## WHAT YOU ARE ASKED TO DO
Count up the lines below that include the string "elbow" and report the number by itself.

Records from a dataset
===============
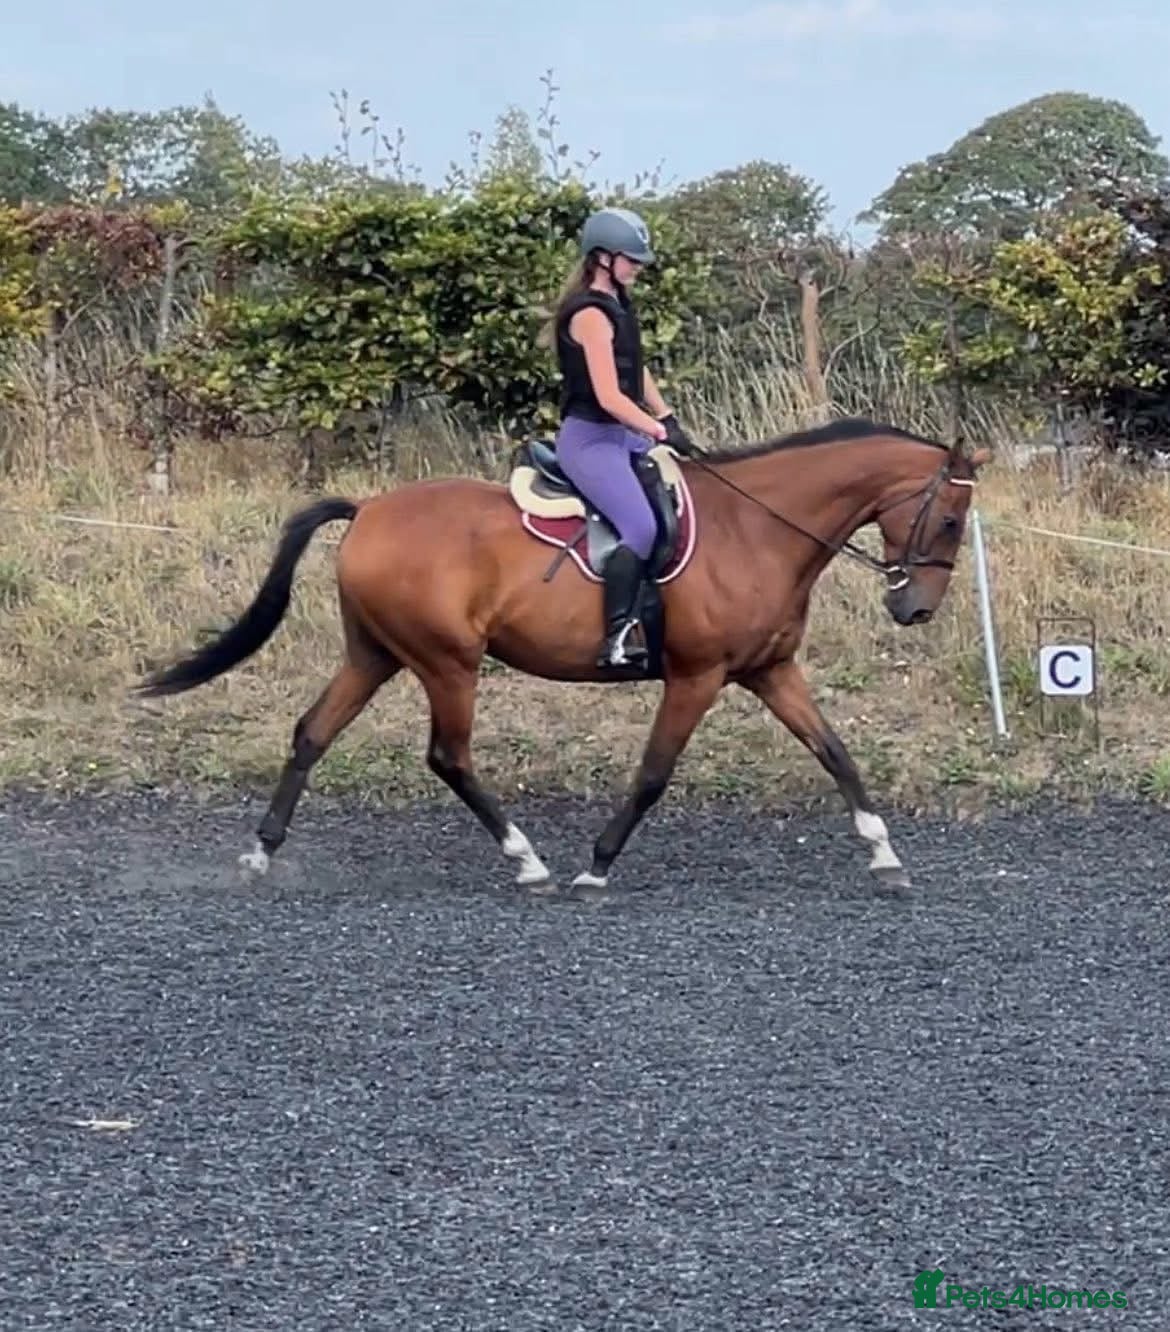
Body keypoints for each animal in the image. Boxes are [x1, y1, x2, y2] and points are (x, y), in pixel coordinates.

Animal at [134, 416, 990, 894]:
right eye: (950, 519)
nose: (914, 608)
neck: (760, 527)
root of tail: (370, 508)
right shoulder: (698, 676)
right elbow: (653, 775)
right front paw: (597, 864)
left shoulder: (768, 671)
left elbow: (836, 752)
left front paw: (884, 855)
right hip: (448, 662)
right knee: (448, 756)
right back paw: (529, 863)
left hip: (375, 653)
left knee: (313, 731)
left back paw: (260, 855)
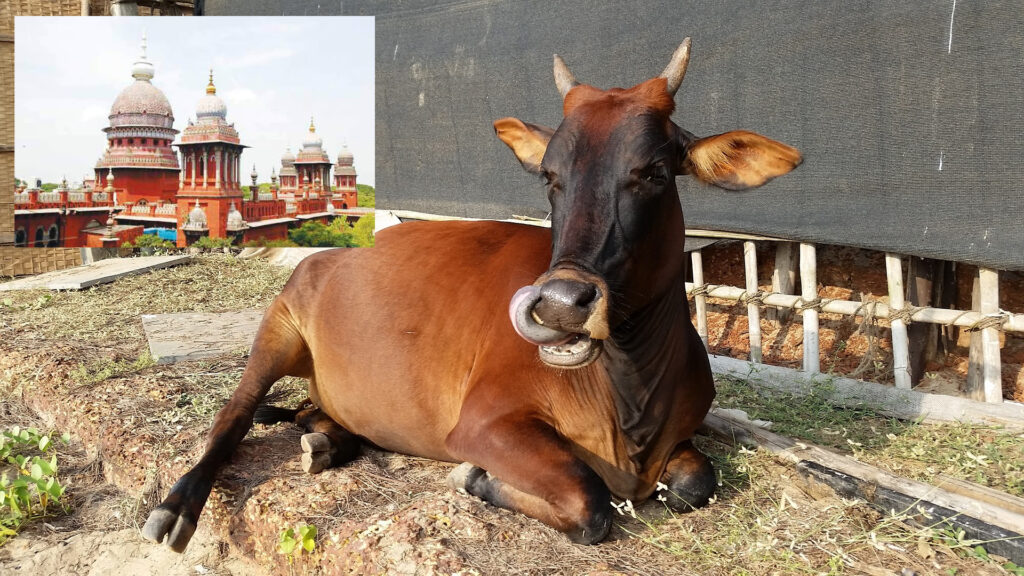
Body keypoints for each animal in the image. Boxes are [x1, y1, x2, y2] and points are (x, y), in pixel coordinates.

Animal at [143, 38, 801, 551]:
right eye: (550, 176)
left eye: (655, 172)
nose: (560, 305)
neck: (630, 395)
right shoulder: (485, 423)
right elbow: (589, 502)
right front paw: (478, 480)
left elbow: (695, 484)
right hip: (278, 329)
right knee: (233, 414)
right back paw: (178, 505)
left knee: (313, 413)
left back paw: (326, 440)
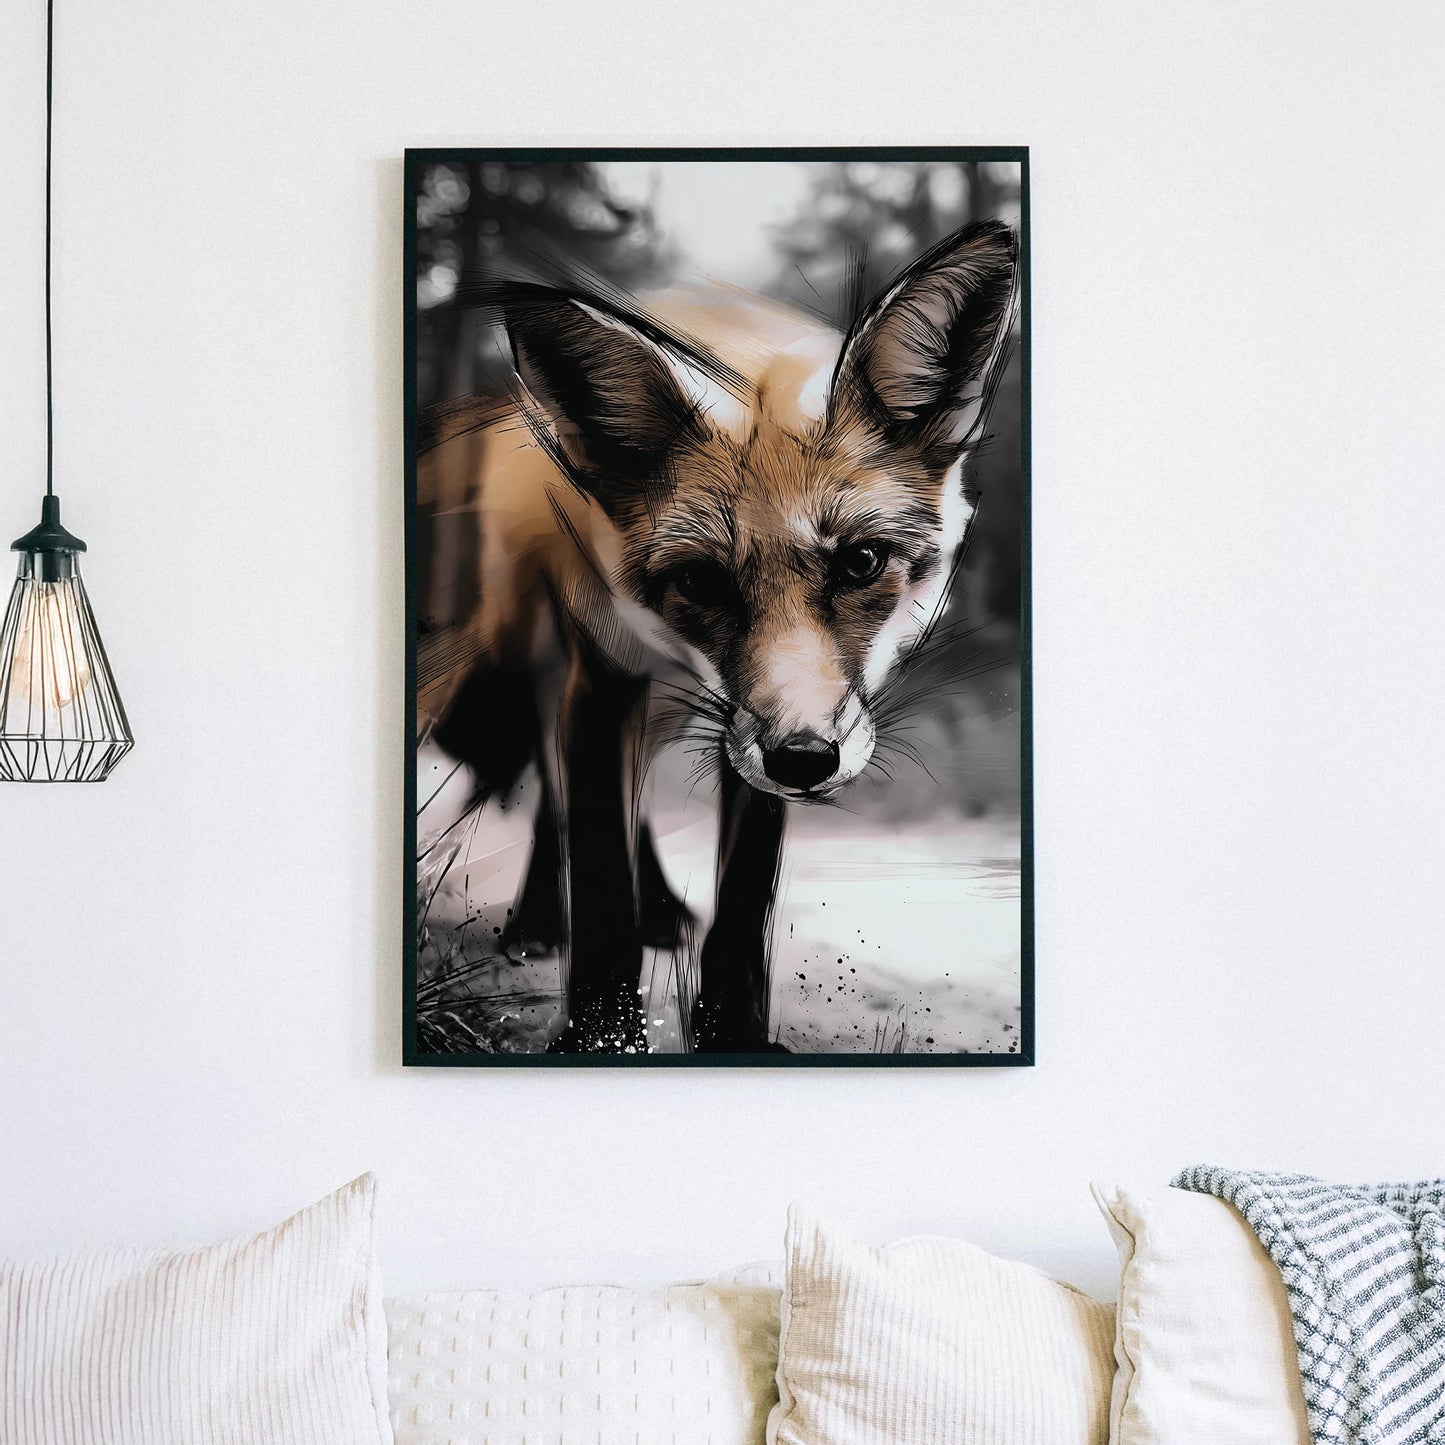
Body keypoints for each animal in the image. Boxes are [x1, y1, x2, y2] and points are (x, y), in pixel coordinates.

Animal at [424, 219, 1019, 1054]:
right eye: (701, 581)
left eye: (861, 562)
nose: (802, 759)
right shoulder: (605, 672)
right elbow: (599, 867)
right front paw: (600, 1036)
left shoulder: (755, 718)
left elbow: (742, 891)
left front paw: (732, 1027)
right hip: (543, 651)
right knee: (552, 787)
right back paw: (540, 922)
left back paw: (658, 912)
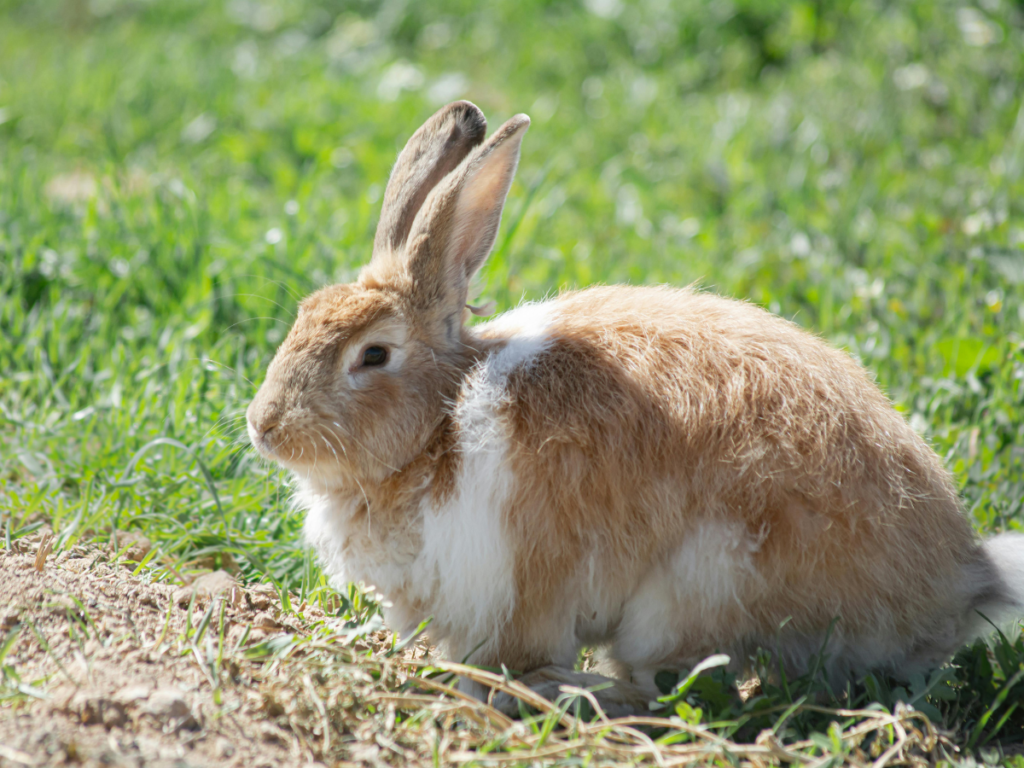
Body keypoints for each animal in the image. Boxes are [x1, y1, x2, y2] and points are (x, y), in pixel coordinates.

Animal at [249, 102, 1024, 716]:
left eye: (373, 356)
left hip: (693, 590)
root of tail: (960, 583)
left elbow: (510, 654)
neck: (439, 423)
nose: (264, 427)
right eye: (304, 314)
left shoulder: (516, 586)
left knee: (670, 685)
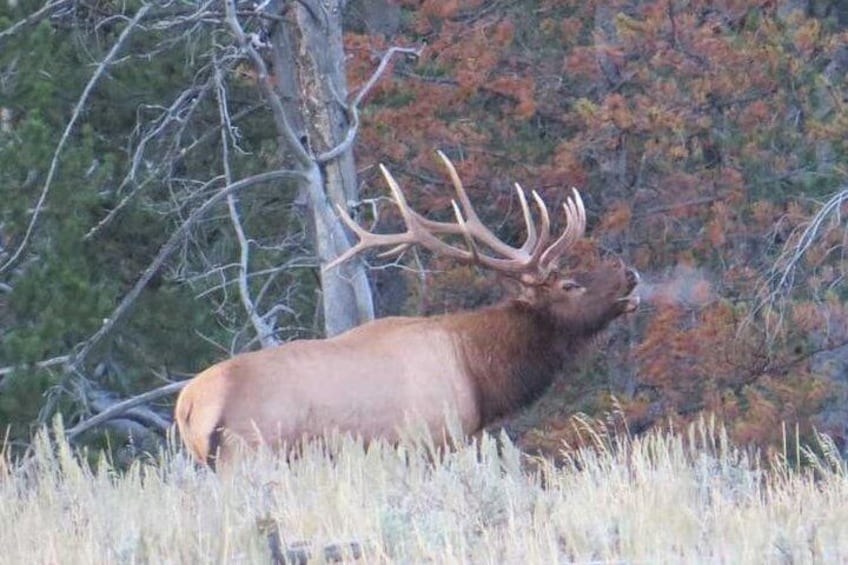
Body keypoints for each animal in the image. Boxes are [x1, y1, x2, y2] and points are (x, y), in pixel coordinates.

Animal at [176, 152, 640, 464]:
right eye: (569, 284)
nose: (629, 272)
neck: (479, 375)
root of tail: (187, 405)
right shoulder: (431, 439)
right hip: (251, 453)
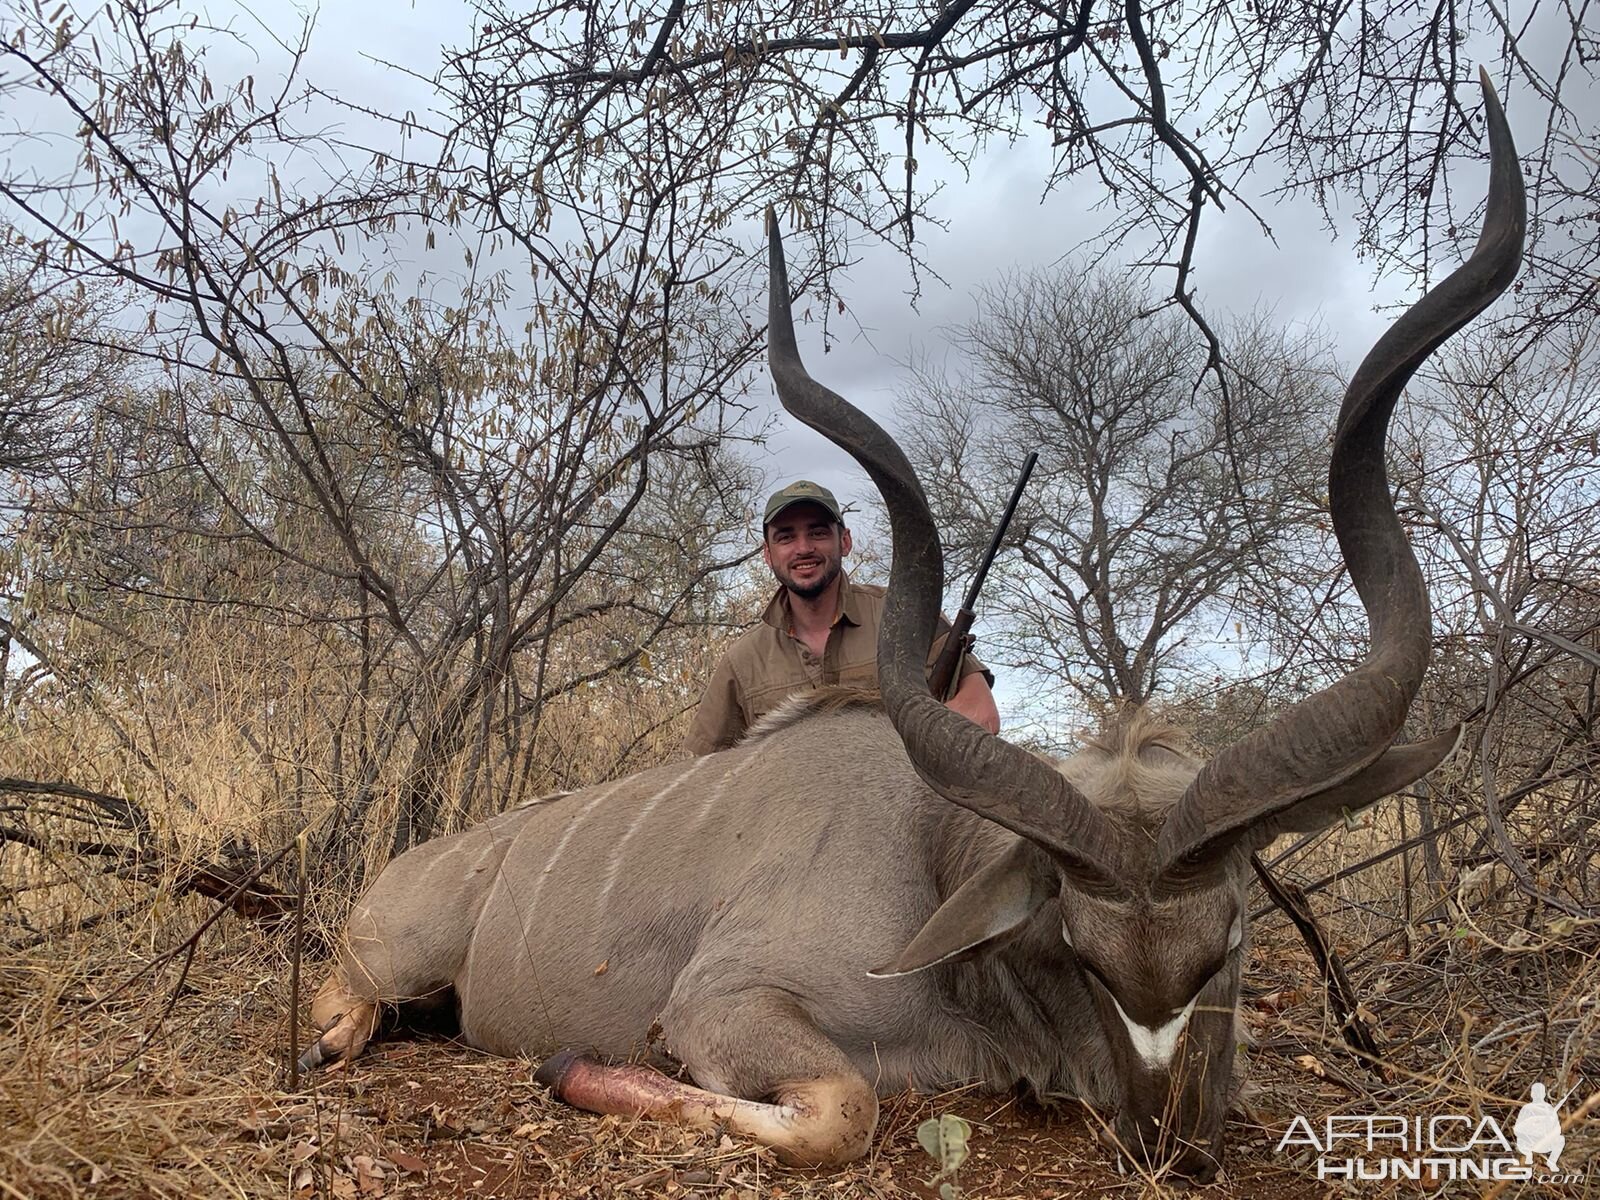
===============
## WRITTEN ANSWER
7